*Dataset records*.
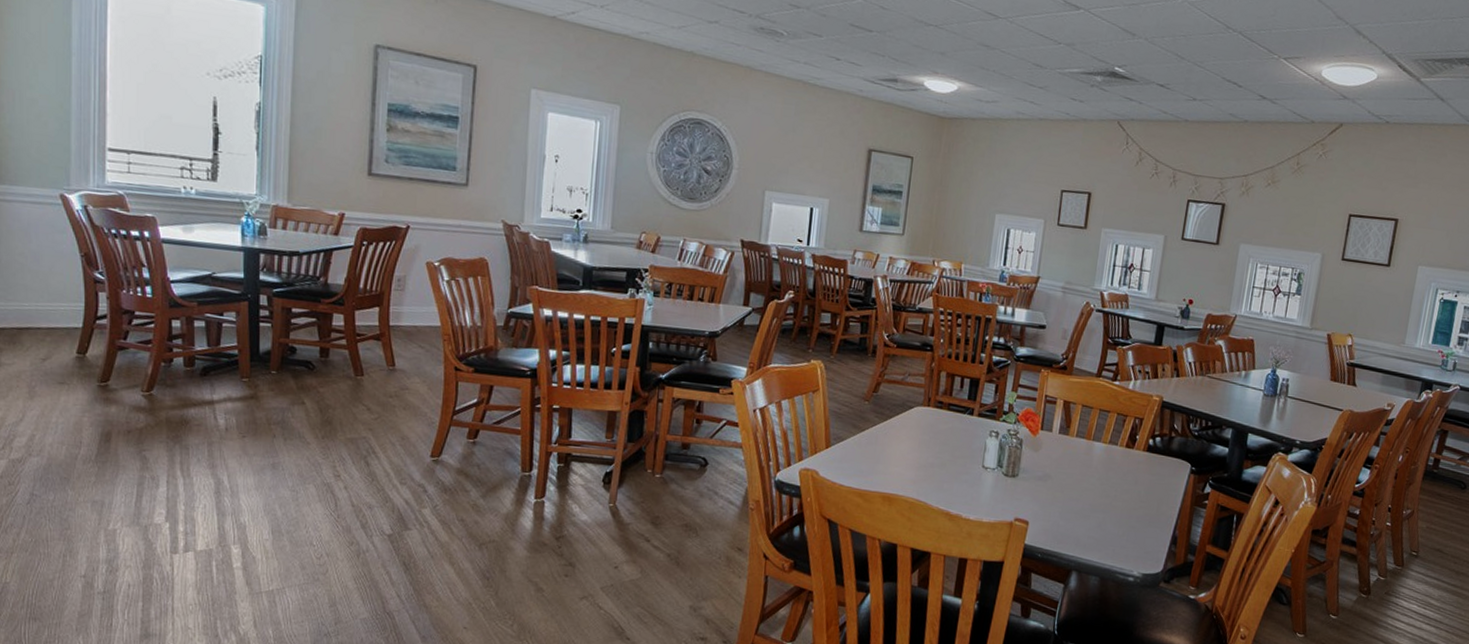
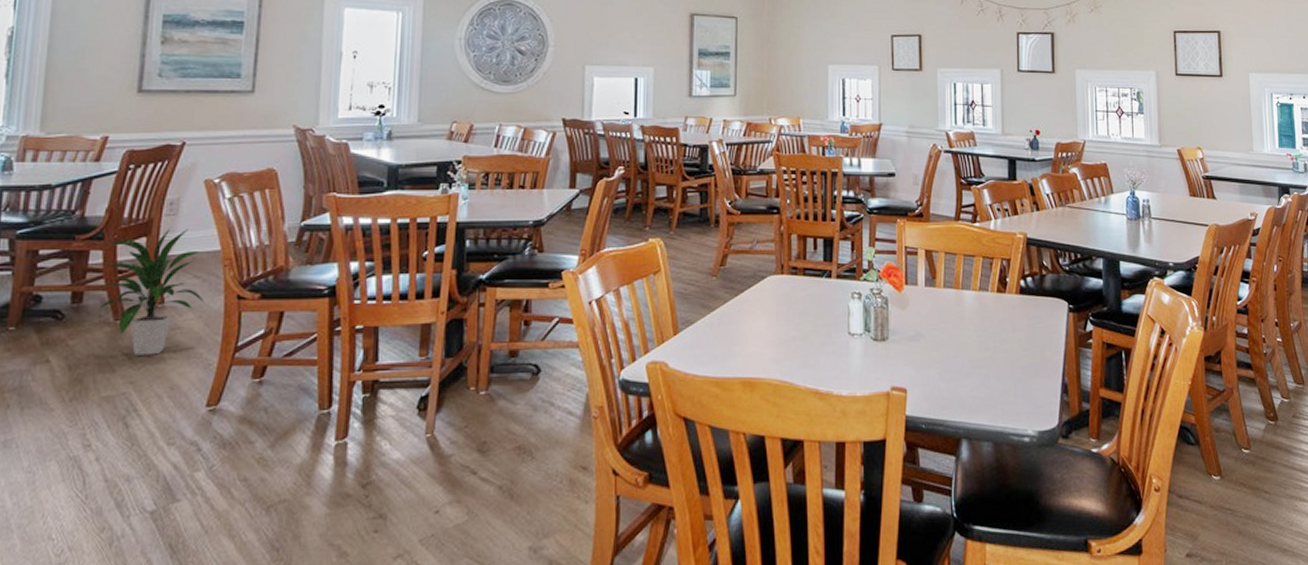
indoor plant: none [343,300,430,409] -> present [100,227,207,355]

==

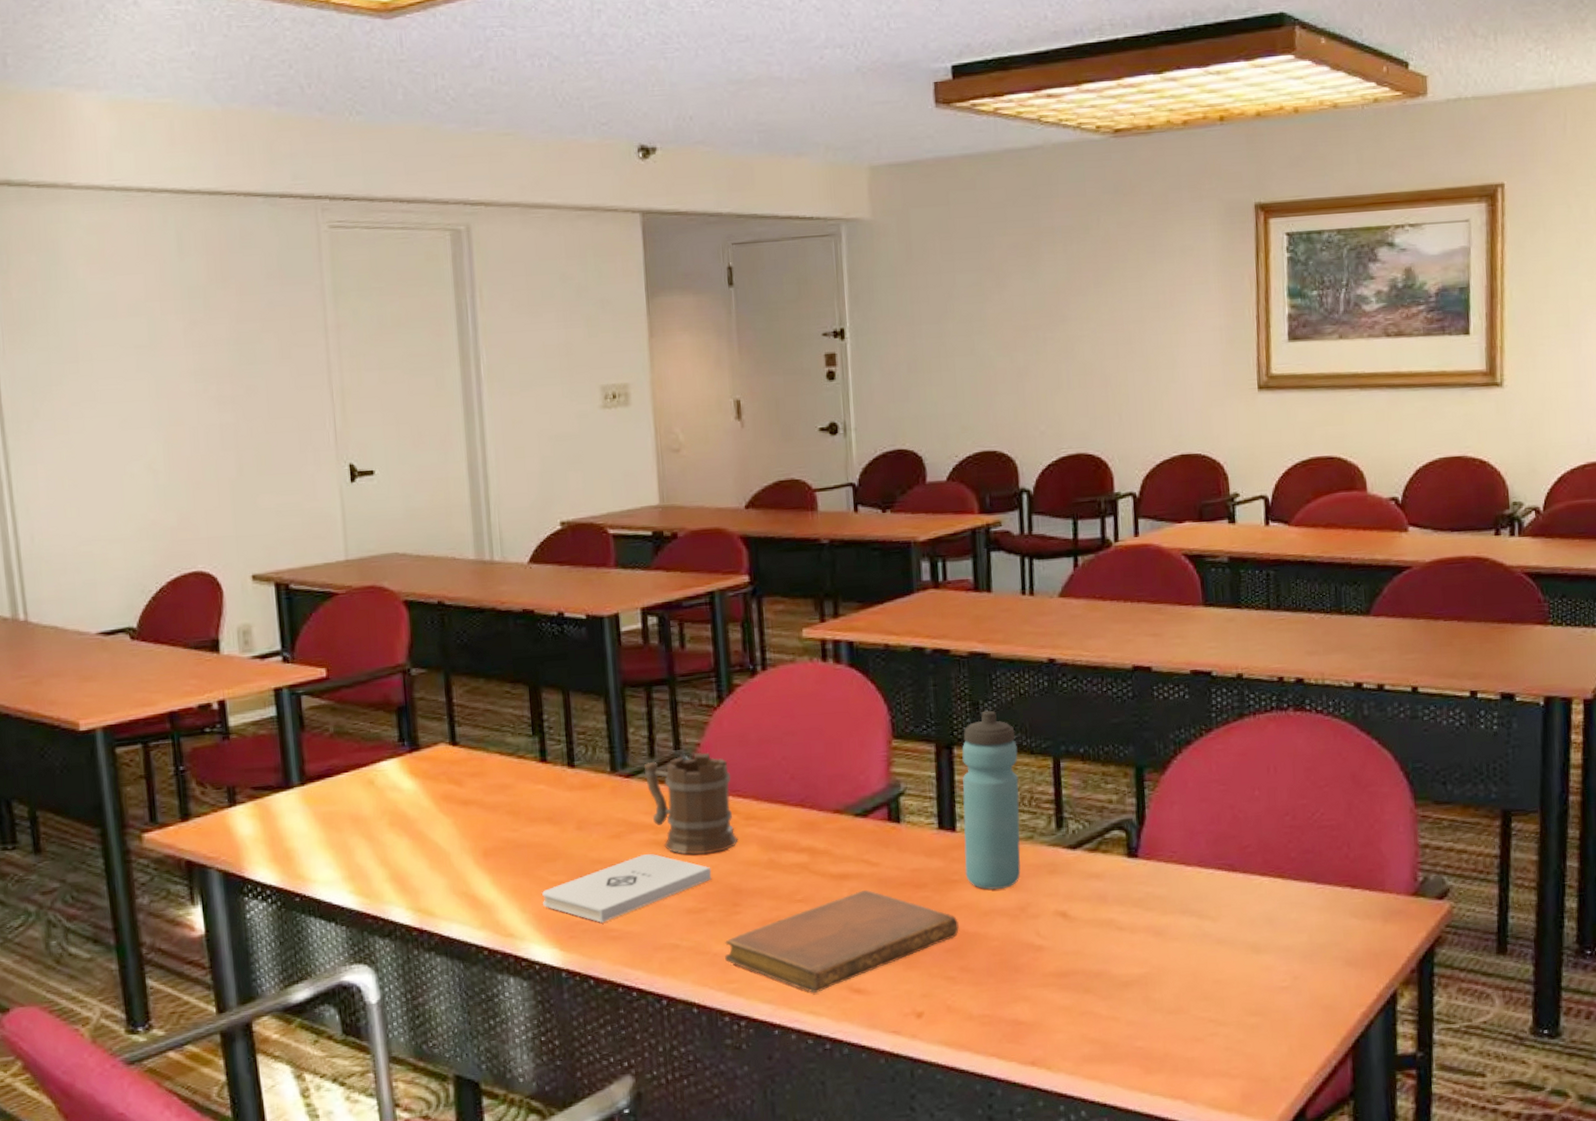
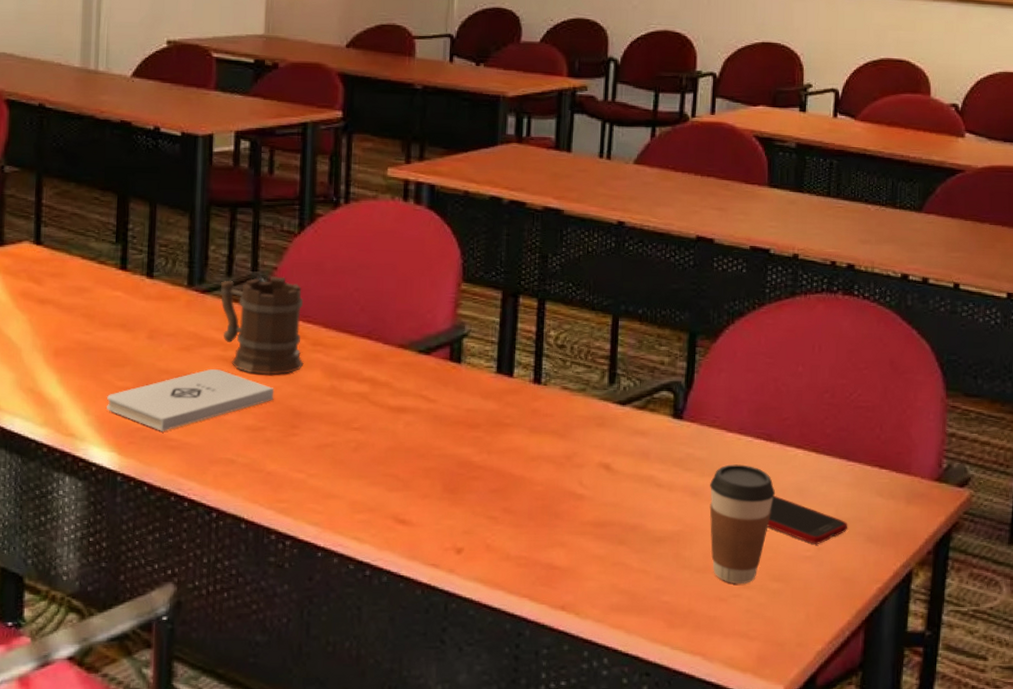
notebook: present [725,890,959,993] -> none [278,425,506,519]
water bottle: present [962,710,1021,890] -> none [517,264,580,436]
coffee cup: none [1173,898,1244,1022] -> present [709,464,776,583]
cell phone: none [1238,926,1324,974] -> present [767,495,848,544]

*How to complete this task*. Give back, unchanged, the run of lines in the listing above that begins at the line containing "water bottle: present" and ends at the line containing "cell phone: none", both included.

*Answer area*.
water bottle: present [962,710,1021,890] -> none [517,264,580,436]
coffee cup: none [1173,898,1244,1022] -> present [709,464,776,583]
cell phone: none [1238,926,1324,974] -> present [767,495,848,544]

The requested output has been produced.